## [WHAT YOU SHOULD DO]
Write the next part of the bed bug article below, starting right after its last sentence.

Bed Bugs – A Growing Health Threat

The news media have been reporting that the country has witnessed a considerable increase in bed bug activity during the past few years. This is because bed bugs have had an opportunity to firmly establish populations in places like office buildings, commercial properties, schools, movie theaters and anywhere people gather. In fact, some states have already seen a 40 percent increase in bed bug activity since 2010.

The effective treatment for bed bugs should start with at least a basic understanding of the biology and behavior of the pest. They are the size and color of an apple seed and are ecto-parasite (feed from the exterior of a host) that feeds solely on blood. A popular misconception is that bed bugs are only found in beds in homes. While this may be a common hiding spot for bed bugs, these pests are rapidly moving into public areas and can be found in office building furniture, retail store inventory and a variety of other areas.

Under most circumstances bed bugs will emerge from their hiding spaces during the night to locate a host (typically human) and withdraw blood in a way similar to mosquitoes. However, in public spaces bed bug behavior becomes unpredictable and they will feed whenever they can find a host. Feeding normally takes five to 10 minutes and when complete, bed bugs retreat to their hiding places and then wait another seven days before emerging to feed again. Feeding is initially painless because the insects secrete an anesthetic to numb the area.

In order for bed bugs to feed, they must travel to beds, couches or other forms of furniture to access the blood of a resting host. The Detection devices used most often exploit this behavior to help prevent furniture infestation and assist in early detection.

These simple devices intercept bed bugs as they travel to and from furniture looking for blood-meals. In many models, the legs of furniture are placed inside the interception device. The bugs climb into these devices and get trapped in a well they cannot climb out of or get stuck in the device’s glue barrier.

Outside of homes, bed bugs are most commonly found on couches and chairs, but as infestations grow in size they can begin to disperse throughout a building and infest desks, cubicle walls, file cabinets and many other locations.
Bed bugs bite at night and hide during the day. Because of this behavior they tend to hide in, and around, bedding. Since adult bed bugs can live 6-12 months infestations build slowly and last a long time if not treated. Heavily infested rooms often have a distinctive order caused by their characteristic smell of almonds or over-ripe raspberries.

## [SOURCE DATA]
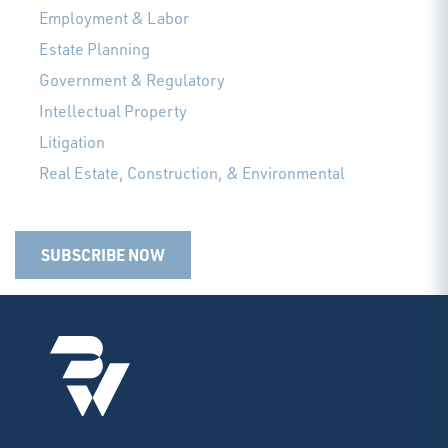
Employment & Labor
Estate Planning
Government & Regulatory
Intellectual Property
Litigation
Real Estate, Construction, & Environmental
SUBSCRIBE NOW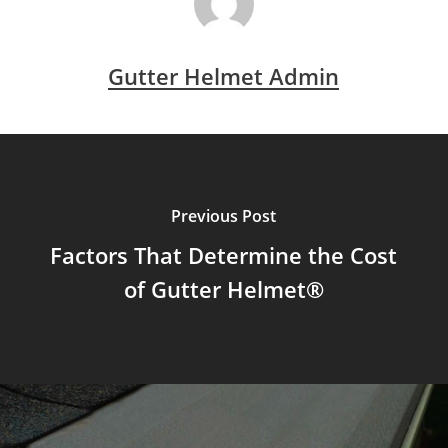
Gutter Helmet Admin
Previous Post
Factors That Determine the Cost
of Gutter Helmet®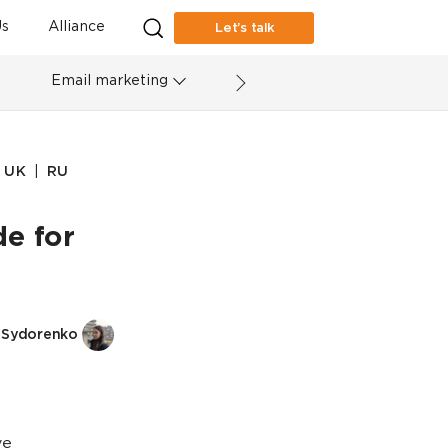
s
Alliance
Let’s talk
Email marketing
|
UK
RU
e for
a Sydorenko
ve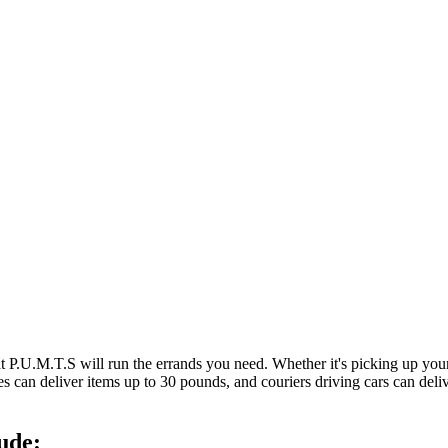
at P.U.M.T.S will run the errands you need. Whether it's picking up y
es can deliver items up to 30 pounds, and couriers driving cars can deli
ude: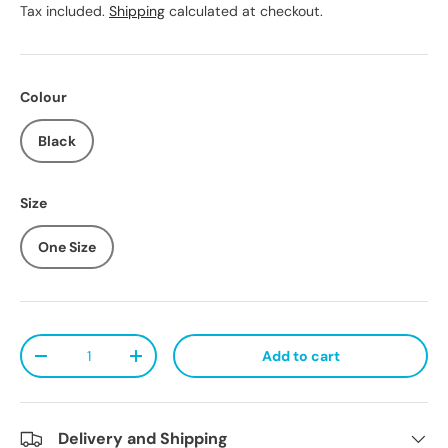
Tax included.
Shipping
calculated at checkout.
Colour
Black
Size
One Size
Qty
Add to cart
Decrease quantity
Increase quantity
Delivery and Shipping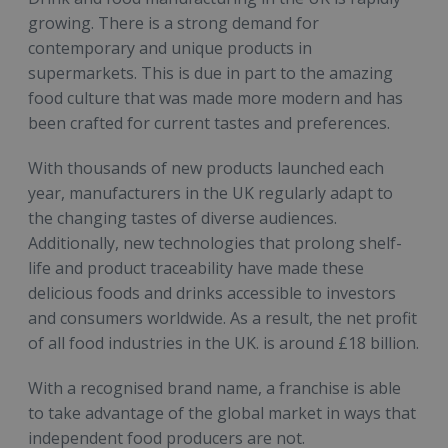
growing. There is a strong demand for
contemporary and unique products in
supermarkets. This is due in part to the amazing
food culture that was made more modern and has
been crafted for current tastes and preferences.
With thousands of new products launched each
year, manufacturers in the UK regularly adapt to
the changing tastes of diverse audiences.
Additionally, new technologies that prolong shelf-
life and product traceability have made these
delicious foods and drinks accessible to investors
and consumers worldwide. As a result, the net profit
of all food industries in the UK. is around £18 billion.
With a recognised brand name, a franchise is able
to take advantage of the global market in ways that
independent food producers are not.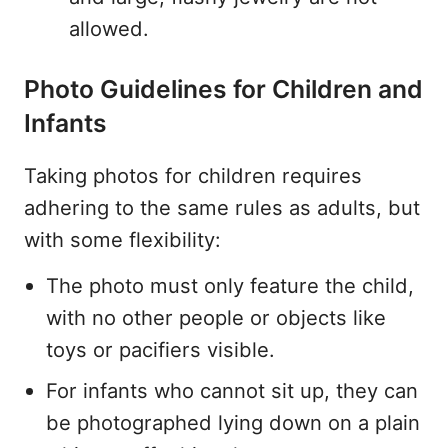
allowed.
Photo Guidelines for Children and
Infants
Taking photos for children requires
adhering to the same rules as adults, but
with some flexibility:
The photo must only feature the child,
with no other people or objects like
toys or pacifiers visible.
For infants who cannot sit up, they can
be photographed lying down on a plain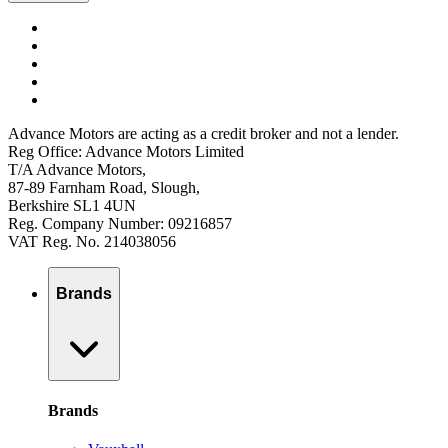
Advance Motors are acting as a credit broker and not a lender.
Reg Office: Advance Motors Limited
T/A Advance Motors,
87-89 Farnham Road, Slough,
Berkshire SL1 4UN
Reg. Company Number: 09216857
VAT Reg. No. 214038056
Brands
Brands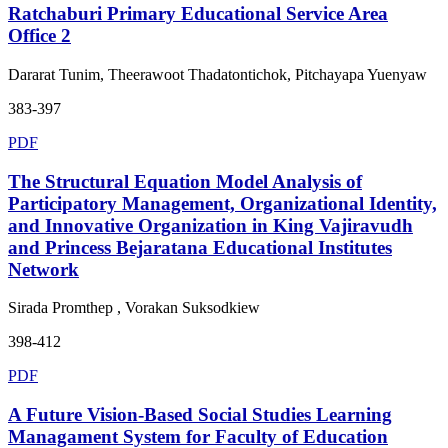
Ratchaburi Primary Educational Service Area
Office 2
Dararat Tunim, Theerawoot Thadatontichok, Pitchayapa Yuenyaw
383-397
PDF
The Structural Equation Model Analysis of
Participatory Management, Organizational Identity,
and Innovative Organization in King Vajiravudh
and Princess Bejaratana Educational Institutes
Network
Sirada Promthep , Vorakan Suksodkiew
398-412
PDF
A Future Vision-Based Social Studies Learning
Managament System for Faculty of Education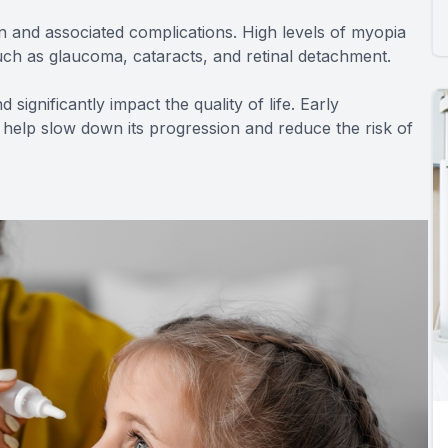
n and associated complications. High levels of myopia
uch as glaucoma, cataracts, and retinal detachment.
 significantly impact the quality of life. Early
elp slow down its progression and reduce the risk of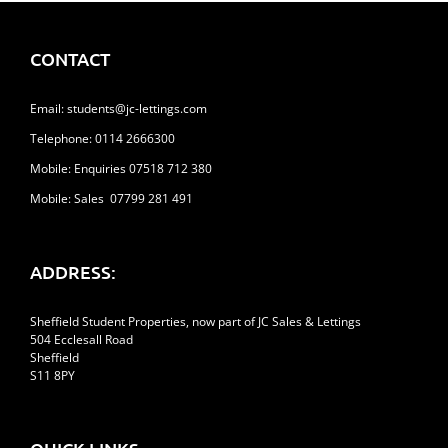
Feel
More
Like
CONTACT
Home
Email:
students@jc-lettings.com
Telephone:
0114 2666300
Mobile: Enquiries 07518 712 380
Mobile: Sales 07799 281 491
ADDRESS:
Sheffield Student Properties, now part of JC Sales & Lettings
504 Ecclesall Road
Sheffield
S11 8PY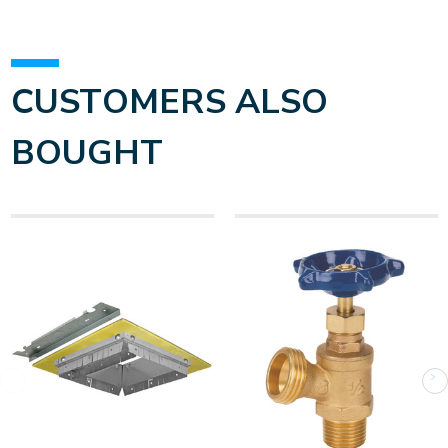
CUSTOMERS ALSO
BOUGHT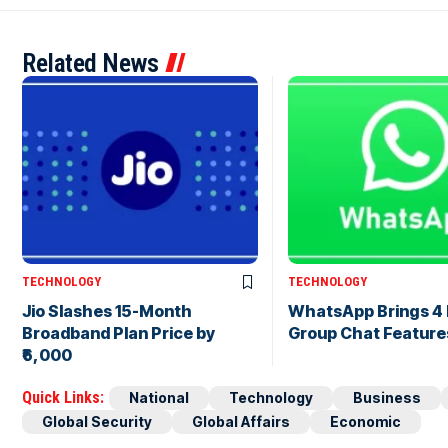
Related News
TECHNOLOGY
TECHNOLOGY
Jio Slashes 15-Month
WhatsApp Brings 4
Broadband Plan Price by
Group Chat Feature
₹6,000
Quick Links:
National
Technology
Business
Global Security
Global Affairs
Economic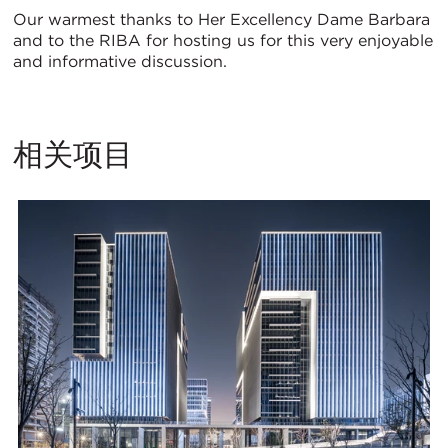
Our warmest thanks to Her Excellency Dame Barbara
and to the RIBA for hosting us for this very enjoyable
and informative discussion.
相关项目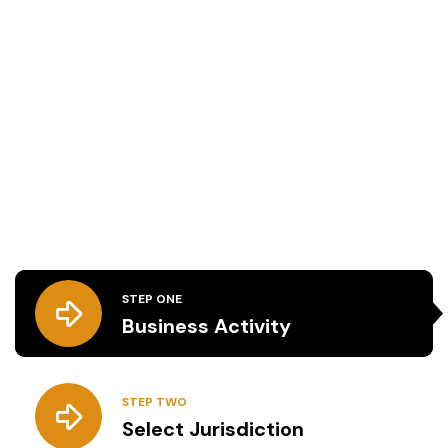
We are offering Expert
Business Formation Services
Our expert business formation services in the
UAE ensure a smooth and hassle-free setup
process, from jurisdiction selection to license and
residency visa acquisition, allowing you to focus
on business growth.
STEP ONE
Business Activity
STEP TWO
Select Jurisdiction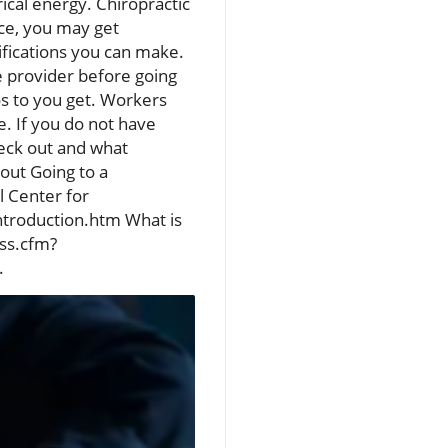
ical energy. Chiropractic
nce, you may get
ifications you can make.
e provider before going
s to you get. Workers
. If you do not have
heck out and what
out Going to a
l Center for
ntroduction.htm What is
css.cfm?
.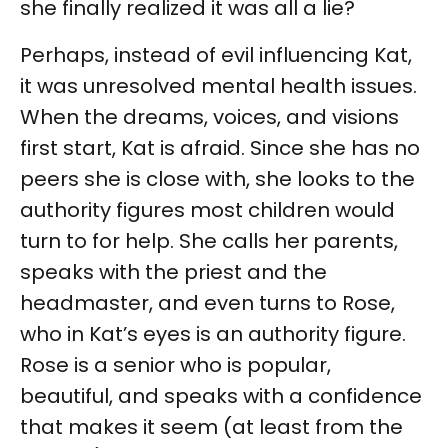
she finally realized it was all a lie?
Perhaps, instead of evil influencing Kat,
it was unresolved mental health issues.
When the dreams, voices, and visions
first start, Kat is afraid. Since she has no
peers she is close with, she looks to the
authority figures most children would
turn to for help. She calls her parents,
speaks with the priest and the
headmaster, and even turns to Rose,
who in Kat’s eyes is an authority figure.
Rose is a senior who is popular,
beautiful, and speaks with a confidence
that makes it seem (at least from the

## [RESPONSE TO THE EXERCISE]
Eradicating Bed Bugs

If a bed bug infestation is found, the following steps are some that can be used to eliminate it. First, repair any loose wall coverings or cracks where bed bugs can hide. Second, remove bed sheets/mattress covers and inspect and vacuum the mattress surface and seams. If soiled with bed bug droppings you should thoroughly clean the mattress. Third, wash bedding in hot water. And last, treat areas where bed bugs may hide with a low toxicity insecticide.

Mattress cleaning

Ordinary upholstery shampoo can be used to clean a mattress, and hand-held steam cleaners can be used to kill all stages of bed bugs. Be sure to follow the directions exactly and be very careful not to get padding inside the mattress wet. There is no need to discard a bed bug-soiled mattress if it can be cleaned.

Treat hiding places

A number of bed bug sprays and insecticidal dusts can be safely used to treat hiding places. First, clean under and around bedroom furniture especially areas that seldom get cleaned. The, apply a very light application to mattress seams, bed frame, crevices, and any cracks that cannot be repaired (caulk baseboard cracks). Be sure to follow label instructions carefully when applying any insecticide to, or around, bedding.

Botanical (plant-based) dusts

There are several natural dust and wettable powder insecticides that are safe enough to use on, and around, bedding to control bed bugs. Most can be used in homes, offices, hotels, motels, schools, nursing homes, hospitals, and day care centers. Always check the product label because instructions can and do change.